Task list >>
1 – List every method that the code in the e-mail validation post calls, excluding the method it declares.
2 – Reproduce verbatim everything in the e-mail validation post from "How to validate" down to "an e-mail address.".

Extract to read >>
───

How to validate an e-mail address the hard way?



  • From the same developper as my previous post, a really nice Java method to validate (well... sort of) an e-mail address.

        /**
         * Controle si l'email est correct
         * 
         * @param email
         *            mail a valider
         * @return true s'il est valide, false sinon
         */
        public static boolean isEmailValid(String email) {
            if (email == null) return false;
            email = email.toLowerCase().trim();
            if (!Tools.contains(email, "@")

───

Data >>
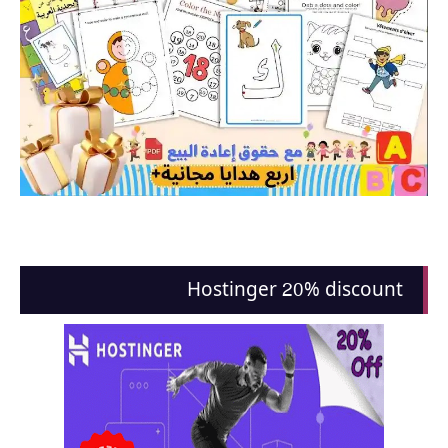
Hostinger 20% discount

───

Responses to the tasks >>
1 –
toLowerCase
trim
Tools.contains

2 –
How to validate an e-mail address the hard way?



  • From the same developper as my previous post, a really nice Java method to validate (well... sort of) an e-mail address.